Her father, Arthur Checkley (1871-1945), had been part of the Island Arts and Crafts Society and she had more than 250 of his paintings in her garage. I sensed that she couldn’t die in peace until she had done something with them to establish his reputation, and so she retained me to deal with them.
I combed through his scrapbooks, interviewed her at length, sorted and photographed all the paintings and arranged to deposit the best of them in the Provincial Archives and the art gallery. My specialized skills as an art detective were growing.
Through all this time, I cultivated my interest in Harold Mortimer-Lamb (1871-1970), father of Molly Lamb Bobak (who became a more famous artist than her father). Mortimer-Lamb had been Canada’s most famous Pictorialist photographer, beginning in Victoria in 1895.
After his death in 1970, he left his art collection and his papers to the art gallery here.
I read all his letters (from Emily Carr, Fred Varley, Lawren Harris and many others) and identified the subjects of the 265 photographs and numerous picture albums he left behind. I hunted down paintings and photographs made by him, or owned by him, or of him, many of which were languishing in museums and private collections across the country. Eventually, this work was displayed at the Art Gallery of Greater Victoria in 2012 and the book was published. His granddaughter called me “our family’s biggest fan.”
I met abstract painter Margaret Peterson (1902-1997) during the later years of her life, and after her death talked to Colin Graham, her former student and first director of the Art Gallery of Greater Victoria, who was her executor. He did his best to place her magisterial paintings in important institutions. Years after his death, I learned that he had left in storage 16 boxes of her papers, dusty and unopened. They were soon deposited at the University of Victoria’s Artists Archives.
There, I spent a year poring over the boxes. I seemed to sense Peterson at my back, gently encouraging me to take responsibility for her reputation and connect the dots of her life story.

**Aim of the task**
Answer these about the passage:
(a) How many of Arthur Checkley's paintings were in his daughter's garage?
(b) In what year did Harold Mortimer-Lamb begin as a photographer in Victoria?
(c) How many boxes of Margaret Peterson's papers did Colin Graham leave in storage?
The records that come next play no part in this.

**Record list**
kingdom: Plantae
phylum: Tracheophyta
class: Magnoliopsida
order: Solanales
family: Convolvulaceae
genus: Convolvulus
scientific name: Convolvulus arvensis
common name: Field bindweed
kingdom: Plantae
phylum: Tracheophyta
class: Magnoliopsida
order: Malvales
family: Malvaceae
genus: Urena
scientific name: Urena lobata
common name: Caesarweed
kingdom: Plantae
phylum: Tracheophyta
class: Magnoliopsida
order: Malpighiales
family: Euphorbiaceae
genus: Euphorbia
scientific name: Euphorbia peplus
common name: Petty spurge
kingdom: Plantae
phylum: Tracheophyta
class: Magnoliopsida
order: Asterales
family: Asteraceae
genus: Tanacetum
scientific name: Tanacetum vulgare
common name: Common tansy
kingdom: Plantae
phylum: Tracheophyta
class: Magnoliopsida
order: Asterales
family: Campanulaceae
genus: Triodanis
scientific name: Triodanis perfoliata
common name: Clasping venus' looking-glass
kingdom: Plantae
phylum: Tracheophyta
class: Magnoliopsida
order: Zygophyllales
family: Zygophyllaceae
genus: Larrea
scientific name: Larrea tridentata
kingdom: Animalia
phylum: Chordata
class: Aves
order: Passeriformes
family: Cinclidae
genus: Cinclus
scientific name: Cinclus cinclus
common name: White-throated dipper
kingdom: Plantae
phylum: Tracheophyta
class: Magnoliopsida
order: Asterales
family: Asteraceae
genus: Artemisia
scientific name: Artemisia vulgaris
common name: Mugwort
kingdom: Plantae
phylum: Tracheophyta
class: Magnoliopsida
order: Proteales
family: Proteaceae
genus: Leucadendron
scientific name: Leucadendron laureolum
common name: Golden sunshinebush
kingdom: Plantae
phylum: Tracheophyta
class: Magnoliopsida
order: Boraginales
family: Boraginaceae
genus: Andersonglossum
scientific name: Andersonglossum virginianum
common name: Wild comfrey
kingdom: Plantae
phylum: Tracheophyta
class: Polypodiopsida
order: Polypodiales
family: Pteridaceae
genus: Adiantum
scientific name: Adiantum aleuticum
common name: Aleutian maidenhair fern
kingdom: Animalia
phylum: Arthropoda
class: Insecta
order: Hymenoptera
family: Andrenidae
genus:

**Exercise solution**
(a) More than 250
(b) 1895
(c) 16